Qué se pide: Copia literalmente, por favor, el fragmento del texto sobre el refrán que va desde "Origen e historia" hasta "de sus personajes.".

Texto de lectura:
━━━
"No por mucho madrugar amanece más temprano"
«No por mucho madrugar amanece más temprano» es un refrán castellano clásico que advierte que la prisa por sí sola no acelera lo que depende del tiempo o de factores ajenos. Aparece citado en el Quijote y matiza a «a quien madruga, Dios le ayuda».
Significado completo
Refrán que advierte de que el esfuerzo desmedido o la impaciencia no aceleran lo que depende del tiempo o de factores ajenos. Sirve para frenar a quien se agobia queriendo adelantar lo que llegará a su debido momento.
Origen e historia
Refrán castellano clásico, recogido en colecciones desde el Siglo de Oro y citado en el Quijote. Funciona como contrapeso de "a quien madruga, Dios le ayuda": uno ensalza la diligencia, este matiza que la prisa por sí sola no obra milagros.
Ejemplo de uso
"Llevas todo el día insistiendo para que te den ya la respuesta, pero no la tendrán antes: no por mucho madrugar amanece más temprano."
Variantes y sinónimos
- las cosas de palacio van despacio
- la prisa es mala consejera
Preguntas frecuentes
¿Contradice "a quien madruga, Dios le ayuda"?
Lo matiza: madrugar (ser diligente) ayuda, pero no acelera lo que no depende de ti.
¿Aparece en el Quijote?
Sí, Cervantes lo recoge entre los muchos refranes que pone en boca de sus personajes.
¿Sinónimos?
"Las cosas de palacio van despacio", "vísteme despacio que tengo prisa".
━━━
Entradas proporcionadas:

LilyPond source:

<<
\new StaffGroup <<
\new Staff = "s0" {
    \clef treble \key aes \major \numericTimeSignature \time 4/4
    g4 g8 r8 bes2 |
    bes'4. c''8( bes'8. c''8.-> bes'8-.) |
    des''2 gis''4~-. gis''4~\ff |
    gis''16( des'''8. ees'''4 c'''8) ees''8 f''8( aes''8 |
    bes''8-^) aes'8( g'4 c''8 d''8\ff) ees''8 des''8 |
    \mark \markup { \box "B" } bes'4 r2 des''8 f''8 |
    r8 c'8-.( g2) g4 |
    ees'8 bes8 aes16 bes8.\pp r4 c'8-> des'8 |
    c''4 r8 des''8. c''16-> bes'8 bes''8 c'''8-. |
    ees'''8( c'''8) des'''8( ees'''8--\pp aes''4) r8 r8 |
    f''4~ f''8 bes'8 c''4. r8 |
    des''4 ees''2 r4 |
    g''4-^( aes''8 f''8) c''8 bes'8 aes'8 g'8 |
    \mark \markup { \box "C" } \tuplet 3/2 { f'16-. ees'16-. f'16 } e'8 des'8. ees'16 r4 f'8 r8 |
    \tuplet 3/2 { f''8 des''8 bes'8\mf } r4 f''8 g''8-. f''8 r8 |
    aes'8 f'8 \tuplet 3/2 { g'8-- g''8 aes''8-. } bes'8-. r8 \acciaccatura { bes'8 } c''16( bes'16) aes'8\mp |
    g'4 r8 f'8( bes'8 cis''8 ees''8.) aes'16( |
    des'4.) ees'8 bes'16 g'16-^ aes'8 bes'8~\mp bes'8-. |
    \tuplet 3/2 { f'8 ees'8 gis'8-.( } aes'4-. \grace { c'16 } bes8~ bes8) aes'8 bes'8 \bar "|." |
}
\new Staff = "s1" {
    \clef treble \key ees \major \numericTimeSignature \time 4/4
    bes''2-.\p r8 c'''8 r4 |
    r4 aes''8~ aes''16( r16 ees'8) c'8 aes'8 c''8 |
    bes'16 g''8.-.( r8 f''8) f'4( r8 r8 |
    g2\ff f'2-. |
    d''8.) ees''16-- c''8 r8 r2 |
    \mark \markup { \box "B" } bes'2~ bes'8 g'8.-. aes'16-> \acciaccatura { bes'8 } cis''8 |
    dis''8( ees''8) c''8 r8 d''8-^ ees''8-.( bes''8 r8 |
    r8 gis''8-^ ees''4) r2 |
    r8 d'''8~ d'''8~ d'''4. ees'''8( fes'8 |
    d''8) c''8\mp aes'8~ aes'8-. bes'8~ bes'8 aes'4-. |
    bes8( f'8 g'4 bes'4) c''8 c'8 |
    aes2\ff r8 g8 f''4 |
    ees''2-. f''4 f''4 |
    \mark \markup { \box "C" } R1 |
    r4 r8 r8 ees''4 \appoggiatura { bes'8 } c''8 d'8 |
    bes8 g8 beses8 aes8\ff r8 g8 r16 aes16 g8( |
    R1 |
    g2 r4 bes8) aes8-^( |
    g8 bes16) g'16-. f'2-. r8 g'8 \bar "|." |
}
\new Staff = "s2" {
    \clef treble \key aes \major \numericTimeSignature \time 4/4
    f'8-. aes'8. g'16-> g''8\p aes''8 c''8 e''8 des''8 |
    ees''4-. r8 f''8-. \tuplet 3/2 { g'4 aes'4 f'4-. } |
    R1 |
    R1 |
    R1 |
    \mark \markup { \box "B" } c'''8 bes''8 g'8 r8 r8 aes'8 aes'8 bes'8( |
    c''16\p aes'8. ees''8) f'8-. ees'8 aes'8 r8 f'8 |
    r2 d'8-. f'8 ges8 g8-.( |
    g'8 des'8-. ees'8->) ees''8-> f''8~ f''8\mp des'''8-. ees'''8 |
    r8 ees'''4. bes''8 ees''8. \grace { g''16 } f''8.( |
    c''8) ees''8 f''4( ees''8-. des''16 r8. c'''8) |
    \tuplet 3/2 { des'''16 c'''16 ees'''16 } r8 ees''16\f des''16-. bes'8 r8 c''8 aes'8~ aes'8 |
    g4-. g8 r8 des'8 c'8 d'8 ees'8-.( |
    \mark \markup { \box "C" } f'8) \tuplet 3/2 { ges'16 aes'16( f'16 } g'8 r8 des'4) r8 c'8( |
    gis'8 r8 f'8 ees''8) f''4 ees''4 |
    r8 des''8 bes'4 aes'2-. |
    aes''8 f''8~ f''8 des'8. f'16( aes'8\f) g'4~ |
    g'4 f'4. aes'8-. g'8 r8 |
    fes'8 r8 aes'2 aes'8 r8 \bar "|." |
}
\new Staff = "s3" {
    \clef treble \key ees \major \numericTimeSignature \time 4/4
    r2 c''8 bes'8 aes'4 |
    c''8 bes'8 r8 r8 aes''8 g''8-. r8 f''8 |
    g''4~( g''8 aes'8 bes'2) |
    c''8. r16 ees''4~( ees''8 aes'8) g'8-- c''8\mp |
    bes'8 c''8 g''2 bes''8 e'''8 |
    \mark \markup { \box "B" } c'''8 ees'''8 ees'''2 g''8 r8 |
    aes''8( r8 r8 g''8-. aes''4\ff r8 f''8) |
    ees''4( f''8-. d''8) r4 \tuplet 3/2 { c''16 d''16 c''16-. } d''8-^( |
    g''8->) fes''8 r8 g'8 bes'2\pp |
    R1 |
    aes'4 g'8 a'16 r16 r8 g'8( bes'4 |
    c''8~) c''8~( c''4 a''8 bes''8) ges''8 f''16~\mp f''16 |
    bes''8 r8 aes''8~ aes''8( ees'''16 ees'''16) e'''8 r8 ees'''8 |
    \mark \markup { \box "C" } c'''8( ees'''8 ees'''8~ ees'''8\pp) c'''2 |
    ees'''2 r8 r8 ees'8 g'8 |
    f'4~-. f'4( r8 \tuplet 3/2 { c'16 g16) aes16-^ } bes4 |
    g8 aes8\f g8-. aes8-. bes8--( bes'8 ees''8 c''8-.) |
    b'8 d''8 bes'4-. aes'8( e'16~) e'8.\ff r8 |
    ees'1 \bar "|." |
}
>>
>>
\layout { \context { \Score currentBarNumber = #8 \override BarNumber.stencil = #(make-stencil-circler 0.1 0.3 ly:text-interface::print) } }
━━━
Resultado:
Origen e historia
Refrán castellano clásico, recogido en colecciones desde el Siglo de Oro y citado en el Quijote. Funciona como contrapeso de "a quien madruga, Dios le ayuda": uno ensalza la diligencia, este matiza que la prisa por sí sola no obra milagros.
Ejemplo de uso
"Llevas todo el día insistiendo para que te den ya la respuesta, pero no la tendrán antes: no por mucho madrugar amanece más temprano."
Variantes y sinónimos
- las cosas de palacio van despacio
- la prisa es mala consejera
Preguntas frecuentes
¿Contradice "a quien madruga, Dios le ayuda"?
Lo matiza: madrugar (ser diligente) ayuda, pero no acelera lo que no depende de ti.
¿Aparece en el Quijote?
Sí, Cervantes lo recoge entre los muchos refranes que pone en boca de sus personajes.